April 23, 2012 by Sallie Goetsch Leave a Comment

April 2012 Meetup Notes: Configurable WordPress Themes

Things change rapidly in the WordPress world. The content in this post is more than a year old and may no longer represent best practices.

General Q&A

Q: When do you set up W3 Total Cache?

A: After you have finished setting up your site. Note that correctly configuring Total Cache can take an hour per site. Super Cache and Quick Cache are easier to use but not quite as sophisticated.

To find out what’s slowing down your site:

Plugin Performance Profiler

YSlow

Suffusion Theme Demo by Eve Lurie

See Eve’s slides for more details.

Visit Eve’s site.

Some points mentioned in the  demo:

Suffusion Markup and Hook Reference

Out of the box it looks gray and boring, but boy are there a lot of settings, and you can export your options, which is handy when you are migrating sites.

There’s a sidebar layout diagram; Eve recommends printing it out and referring back to it. There’s also a custom layout option using widgets (similar to StudioPress home pages).

You can hide and show headers and sidebars on a per-page basis. There’s a featured slider option for the header.

Google Fonts are built in.

Suffusion now has child theme support, and the developer has a child theme pack, which is also free

Weaver II Theme Demo by Pieter Hartsook

Weaver Theme Demo List post on the Hartsook Letter

10 Reasons to Switch to Weaver

Some points mentioned in the demo:

Weaver started as a child theme of Twenty Ten and became its own theme. There’s only one developer, who actively supports and updates the theme.

Two-column layout with widget.
Special video embed shortcode to style your YouTube videos to match the theme.
Per post styling features that also show up in excerpts.
You can insert custom widget areas wherever you want with Advanced Options.
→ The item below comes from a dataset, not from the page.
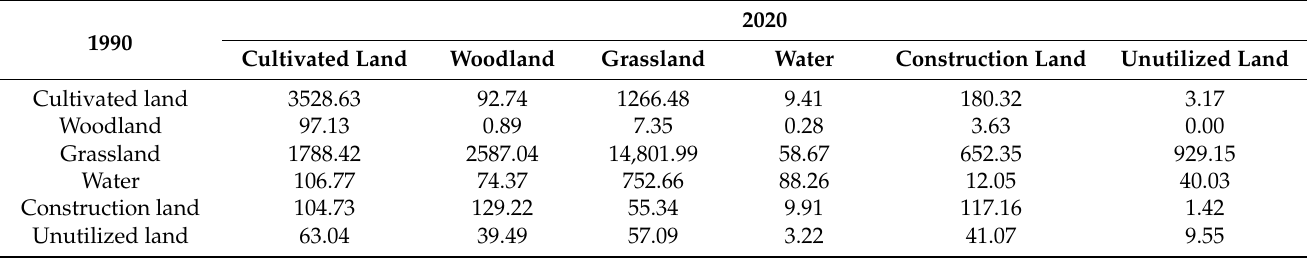
Table 4. Land-use transfer matrix in Baotou City during the 1990–2020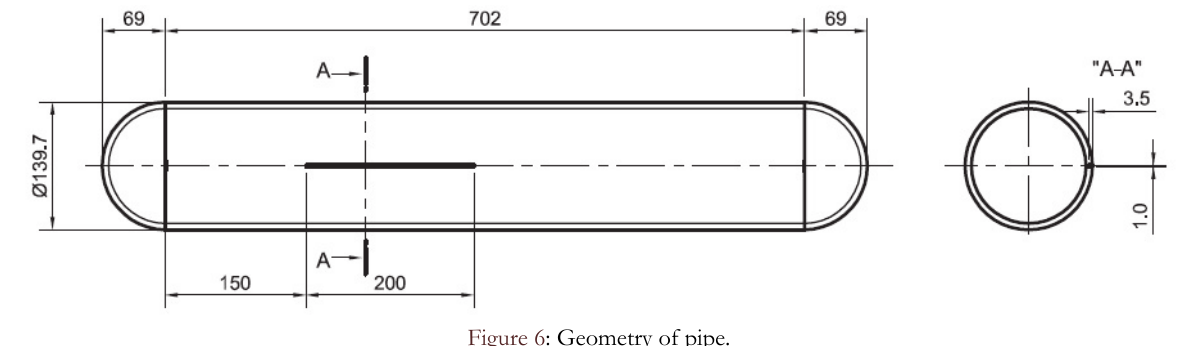
Figure 6: Geometry of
There’s an active support forum to which Pieter contributes sometimes; the  developer responds to questions promptly.

18 pages of documentation

Slider Options for header, etc (including one with a menu; that will also go into the sidebar) using Meteor Slides. You  can set per-post header images.

The developer license is a one-time $50 fee

There’s a font CSS statement builder interface

There’s a long list of per-page options, including “allow raw HTML” for using iframes and other tricky code that WordPress sometimes messes with.

Weaver is responsive even when not in mobile mode. There’s a mobile emulator for smartphone, small tablet, large tablet. The menu converts to drop down in the mobile emulator.

 PageLines Demo by Kyle Stewart

PageLines Free in WordPress Theme Repository

Info about PageLines Framework

Developer license is $397, but if you contact Kyle he’ll provide a discount code for those who were at the Meetup. (Ask Sallie if you didn’t get his e-mail address.)

PageLines tagline: Drag & Drop Done Right

PageLines is “a design framework built on a development ecosystem.” They take the granularity out of the options–the small tweaks are left in CSS. The best way to do small tweaks to a site is through CSS. Their aim is to provide easy ways to update the way content appears on the site. You can drag to resize sidebars. So far only two sidebars are supported.

Yes, PageLines is responsive.

Sliders are AJAX. PageLines supports jQuery.

They’ve made color controls simpler and integrated LESS CSS.

Supersizing images (to use as page background) can be an issue in terms of mobile bandwidth–the display will look okay, but the load time might be a problem.

You can set up per-page backgrounds.

Takes design time down to 2-5 hours from 15-20. Of course, the CSS still takes up quite a bit of time; the idea is to speed up the first 90% of site design.

PageLines supports widgets and shortcodes. They have not taken away any core WP functions.

There’s a PageLines store which sells add-on sections, child themes, and plugins.